◆ Quoted passage:
El Gamil (; also called Gamil or El Gamīl; Romanized Arabic: Ṭâbiyet el-Gamîl) is a fortress with an airfield in Port Said Governorate, Egypt. It was the landing site of British paratroopers in the 1956 Suez Crisis.

Suez Crisis
The capture of the airfield at El Gamil and the surrounding area was an essential element in Operation Musketeer, the joint Anglo-French airborne and amphibious assault on Port Said, with the ultimate aim of gaining control of the Suez Canal. The French 2nd Colonial Parachute Regiment were to land at Er Raswa while the 3rd Battalion, Parachute Regiment, part of 16th Independent Parachute Brigade, were tasked with the attack on El Gamil, which would be the first British battalion parachute assault since World War II and the last to date. At the insistence of French commanders, the airborne assaults on El Gamil and Raswa were to take place a full 24 hours before the arrival of the seaborne element, in order to preserve the element of surprise, as it would be difficult to conceal the approach of the large invasion fleet.

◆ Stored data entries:
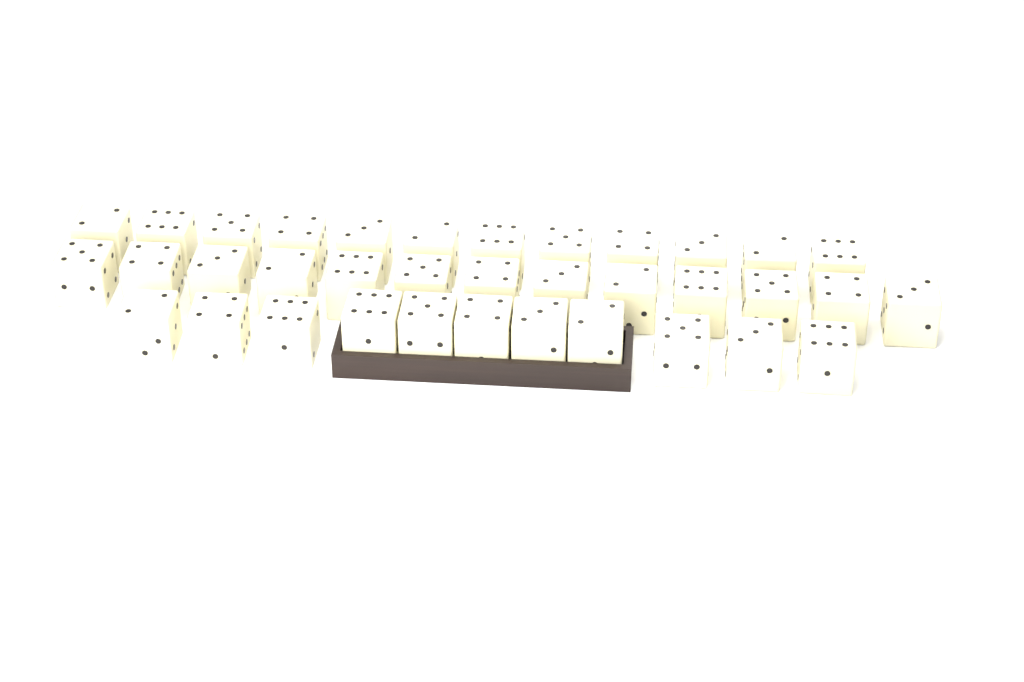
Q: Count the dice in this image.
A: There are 36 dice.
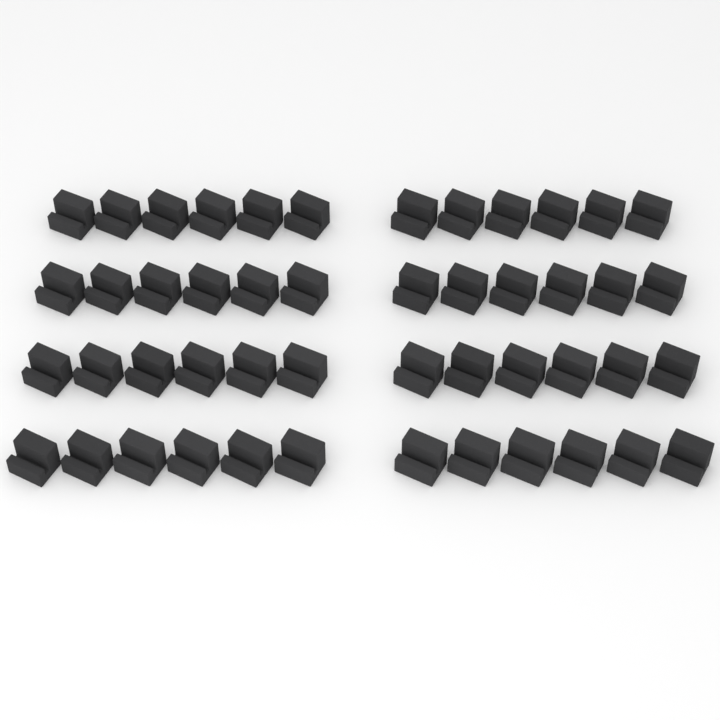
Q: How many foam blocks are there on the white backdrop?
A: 48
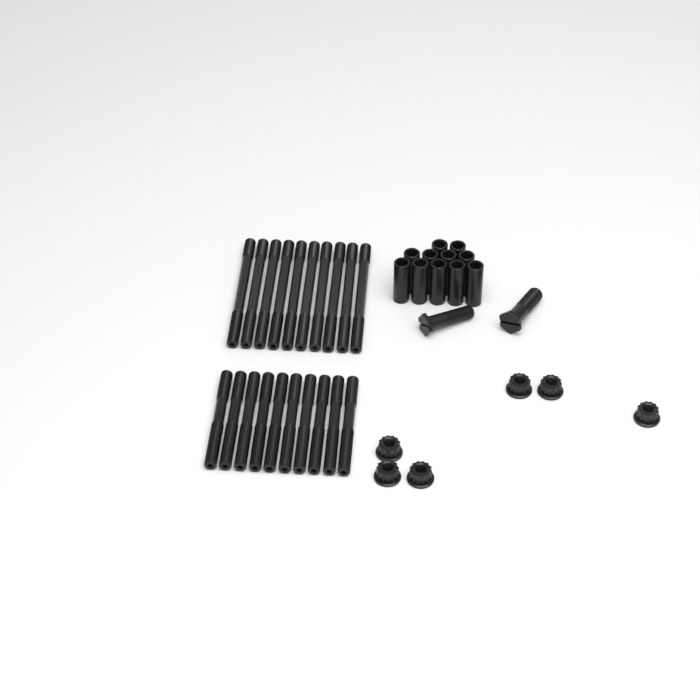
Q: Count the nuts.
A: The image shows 6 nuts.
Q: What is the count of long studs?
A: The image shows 10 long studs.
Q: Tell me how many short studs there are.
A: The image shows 10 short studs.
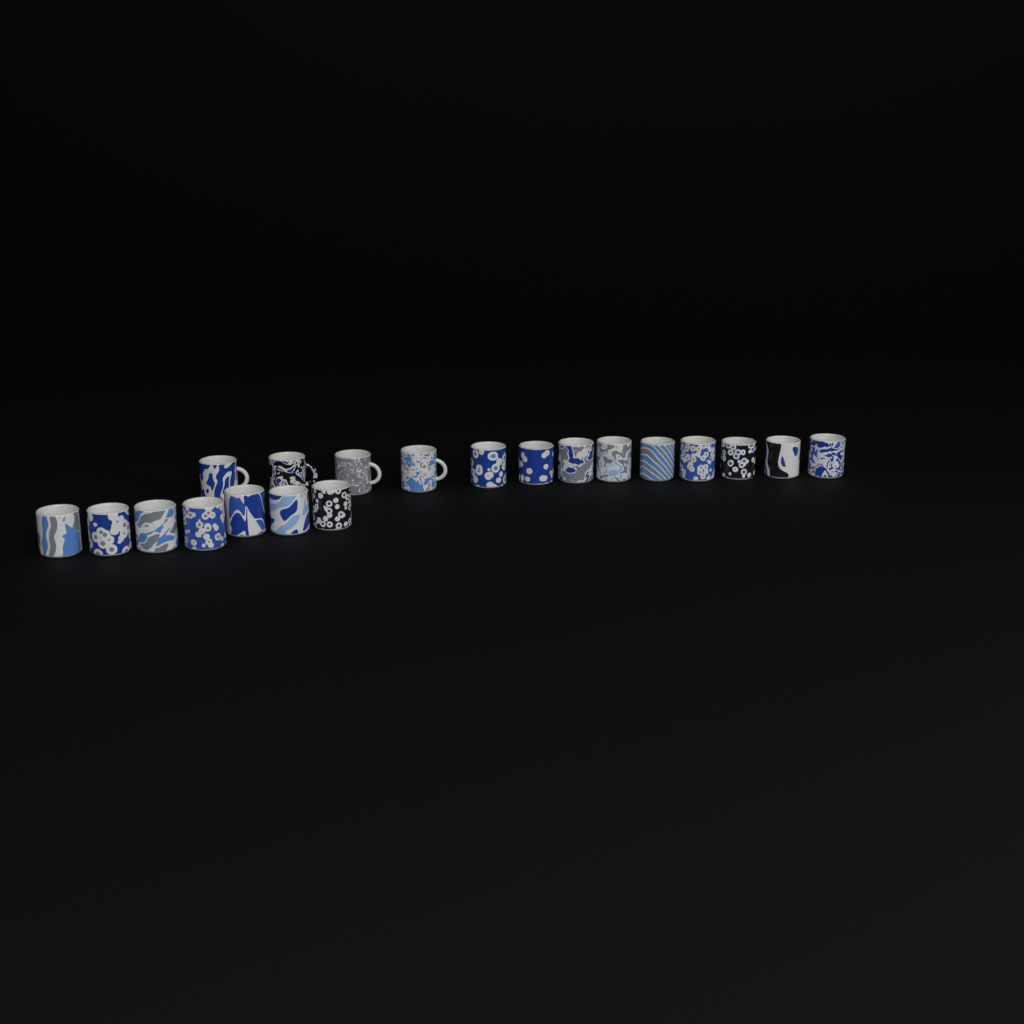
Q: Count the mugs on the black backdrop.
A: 20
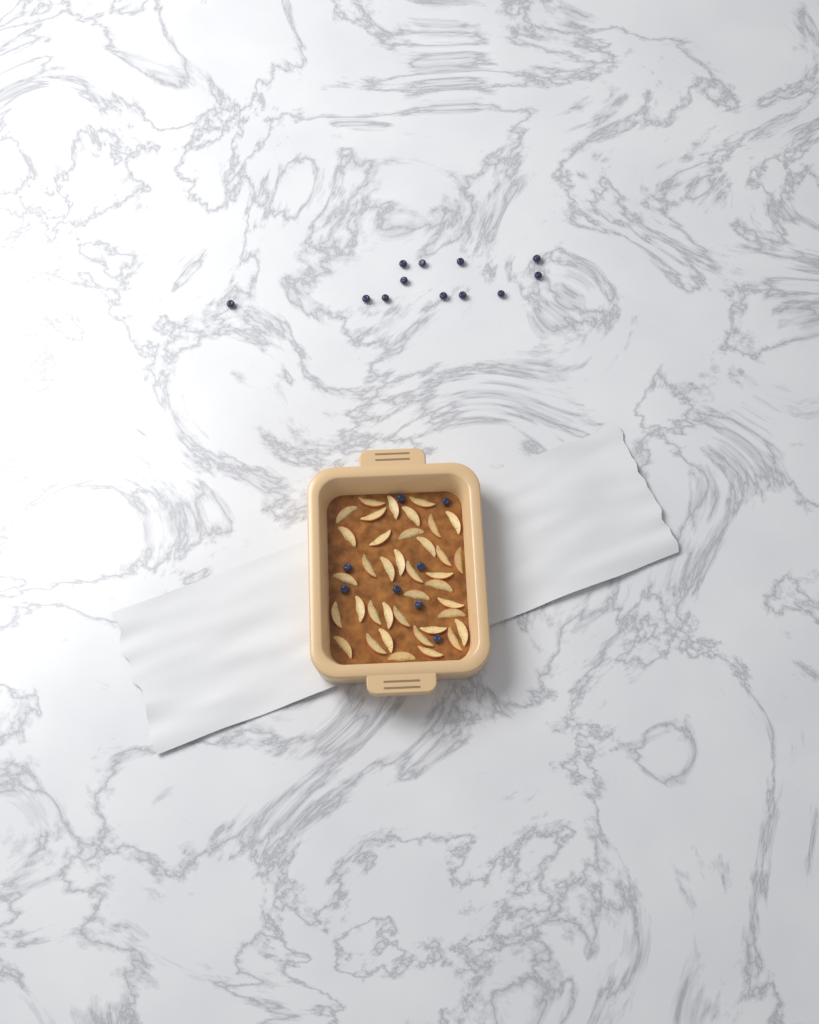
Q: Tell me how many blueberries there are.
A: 20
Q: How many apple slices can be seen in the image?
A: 38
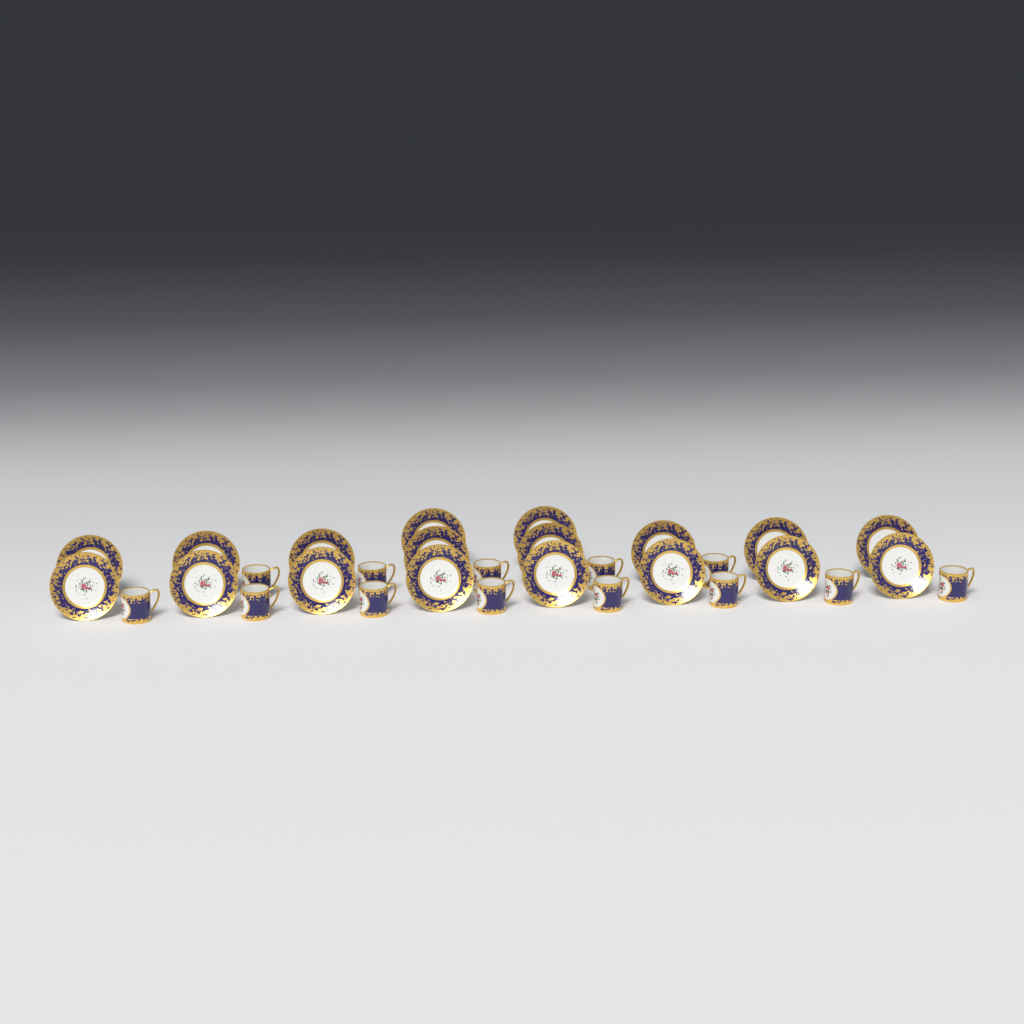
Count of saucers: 18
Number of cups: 13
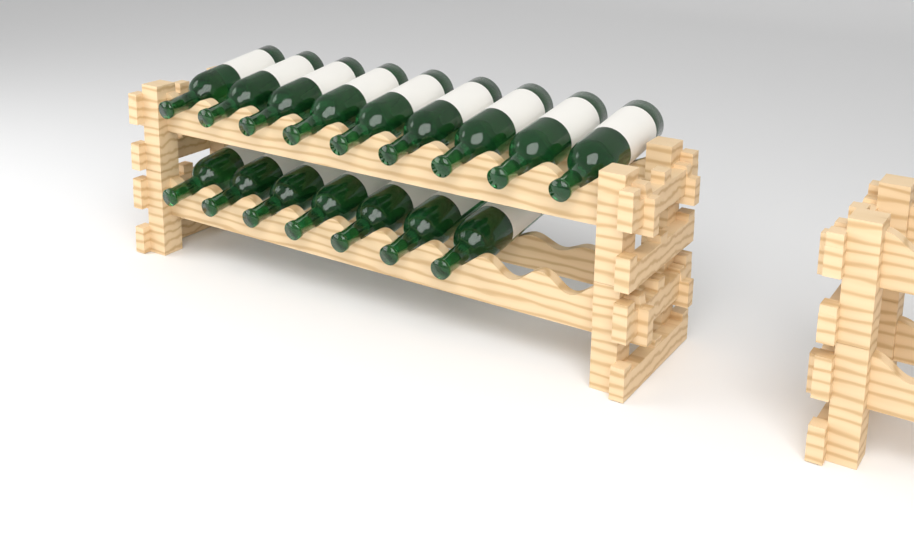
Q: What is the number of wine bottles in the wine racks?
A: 16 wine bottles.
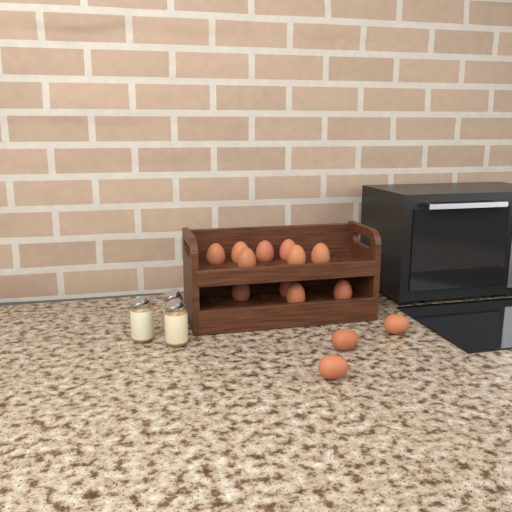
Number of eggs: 14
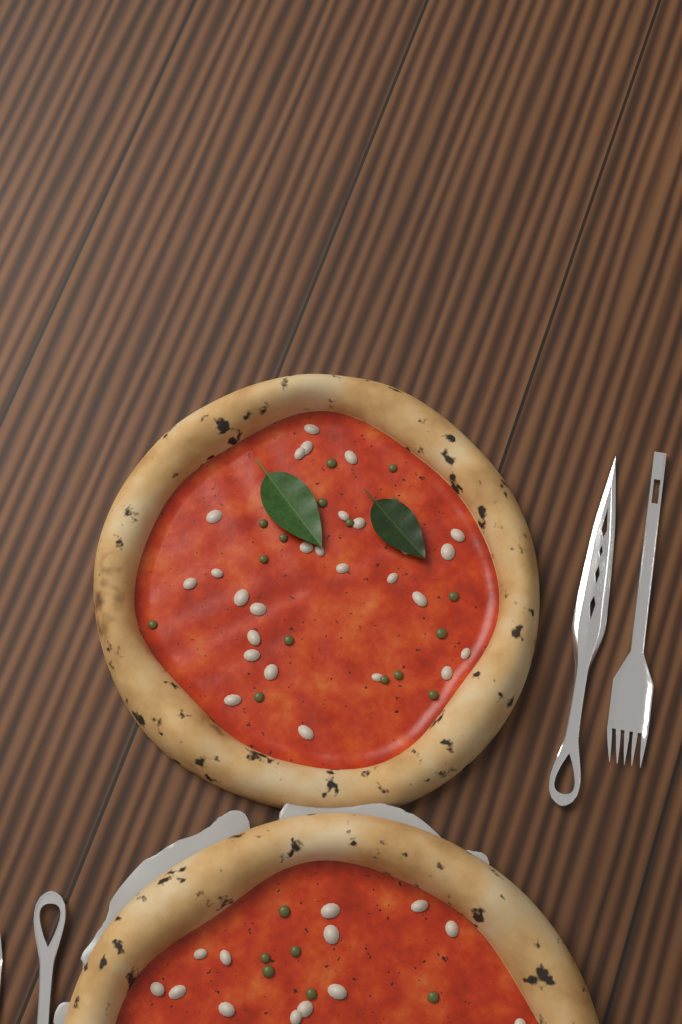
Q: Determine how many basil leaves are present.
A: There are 2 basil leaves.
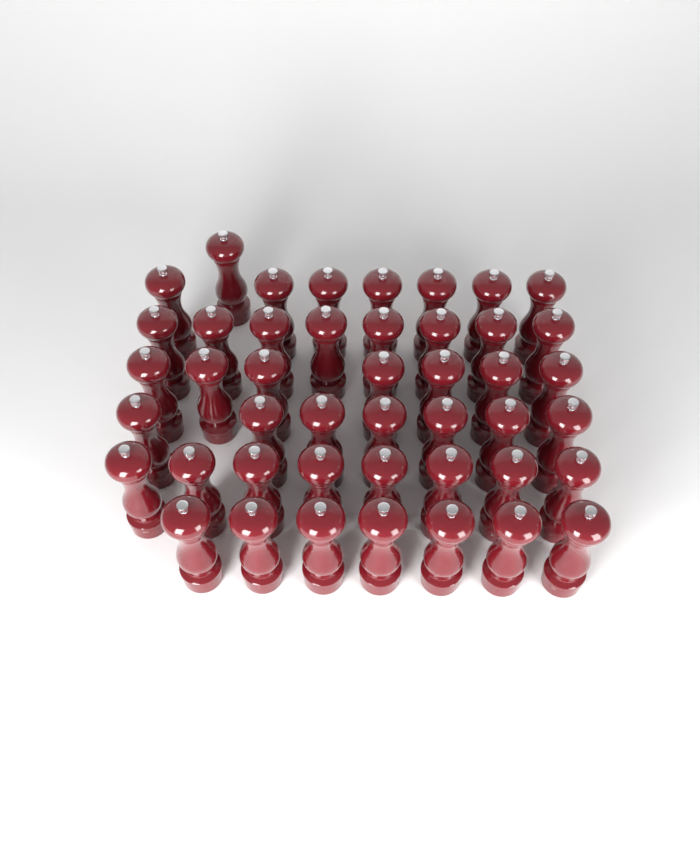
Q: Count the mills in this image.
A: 45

◆ Tasks and exercises:
1/ Answer these questions about the El Gamil passage.
(a) In which governorate is El Gamil located?
(b) Which French unit was to land at Er Raswa?
(c) How long before the seaborne element arrived were the airborne assaults to take place?
2/ Reproduce the records from the line holding "Q: Count the nuts." through the last line of the records, both ends included. Omit the picture lines.

◆ Per-task outputs:
1/
(a) Port Said Governorate
(b) The French 2nd Colonial Parachute Regiment
(c) A full 24 hours

2/
Q: Count the nuts.
A: The image shows 6 nuts.
Q: What is the count of long studs?
A: The image shows 10 long studs.
Q: Tell me how many short studs there are.
A: The image shows 10 short studs.
Q: Count the mugs on the black backdrop.
A: 20
Q: Tell me how many blueberries there are.
A: 20
Q: How many apple slices can be seen in the image?
A: 38
Count of saucers: 18
Number of cups: 13
Q: What is the number of wine bottles in the wine racks?
A: 16 wine bottles.
Number of eggs: 14
Q: Determine how many basil leaves are present.
A: There are 2 basil leaves.
Q: Count the mills in this image.
A: 45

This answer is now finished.